Amid tight regulations, many of the 11,000 athletes set to compete in the Olympics have already arrived in Japan.

However, there have been 58 positive cases among athletes, officials and media since 2 July, with the individuals involved having to be quarantined as a result.

Speaking at a regular briefing today, Katsunobu Kato, the Japanese government spokesperson and chief cabinet secretary, said: “We will continue to cooperate and work closely with organisers such as [the] Tokyo metropolitan government, Tokyo 2020 and the IOC to ensure we have a safe and secure environment for the games.”

In recent days, there have been protests against the Olympics outside the athletes' village, but IOC president Thomas Bach has urged the Japanese public to get behind the games.

In a media briefing on Saturday, he said: "We are very well aware of the scepticism, obviously that a number of people have here in Japan.
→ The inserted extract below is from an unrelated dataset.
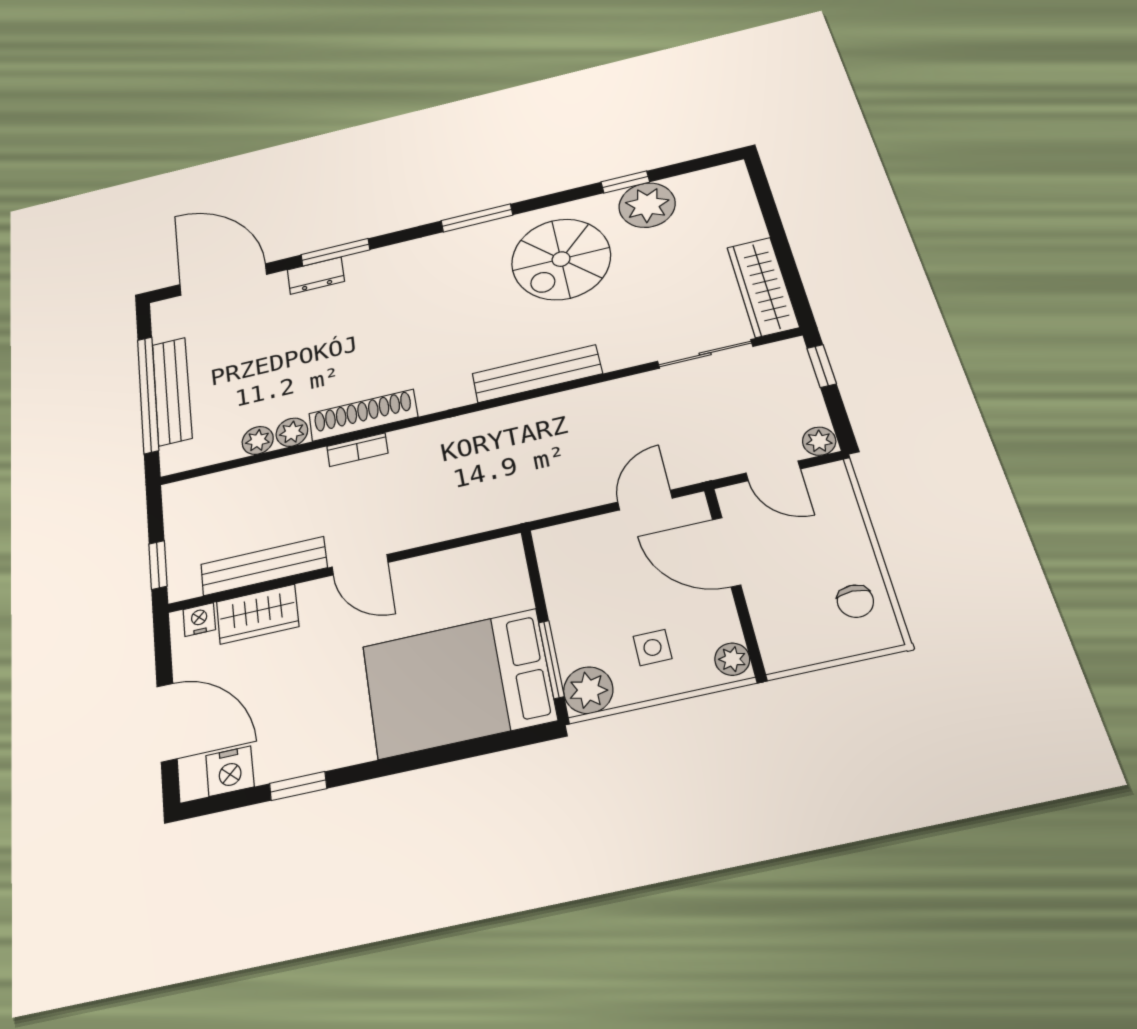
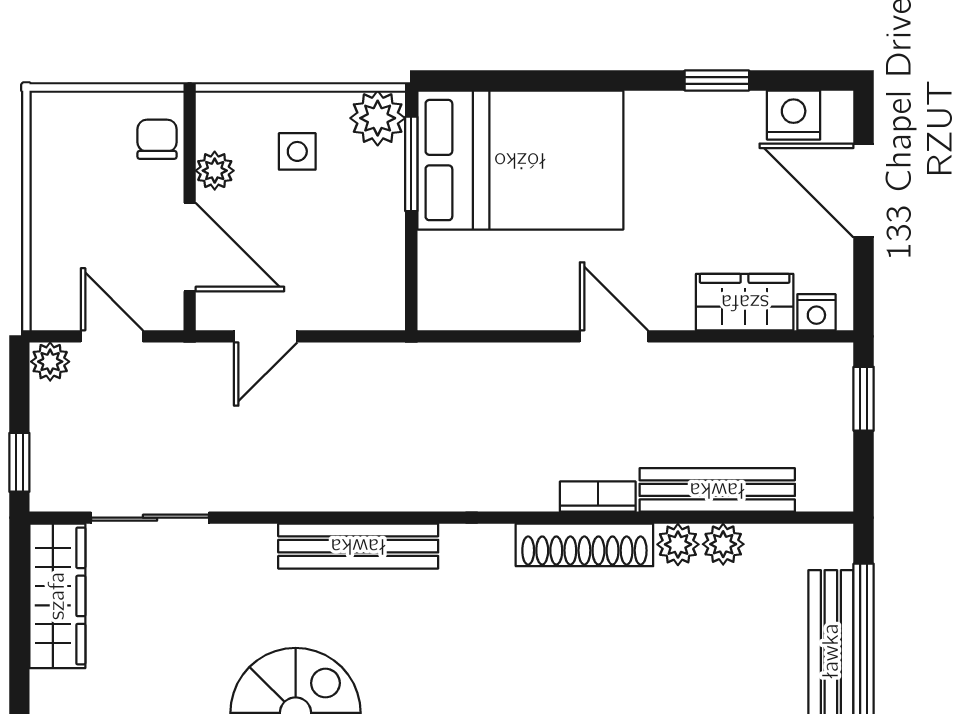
bench: (264, 566) -> (717, 490), moved
chair: (855, 601) -> (157, 139), moved
plant: (732, 659) -> (215, 171), moved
My appeal to the Japanese people is to welcome these athletes who are here for their competition of their lives and to acknowledge that is not for any price.

"They have the same interest as the Japanese people in ensuring these games are safe and secure. And for this they accept and even welcome measures that make these Olympics the most restricted sports event not only in Japan but in the entire world.

"What will make the games so historic is the demonstration that they can happen in a safe and secure way, even under the circumstances of the pandemic."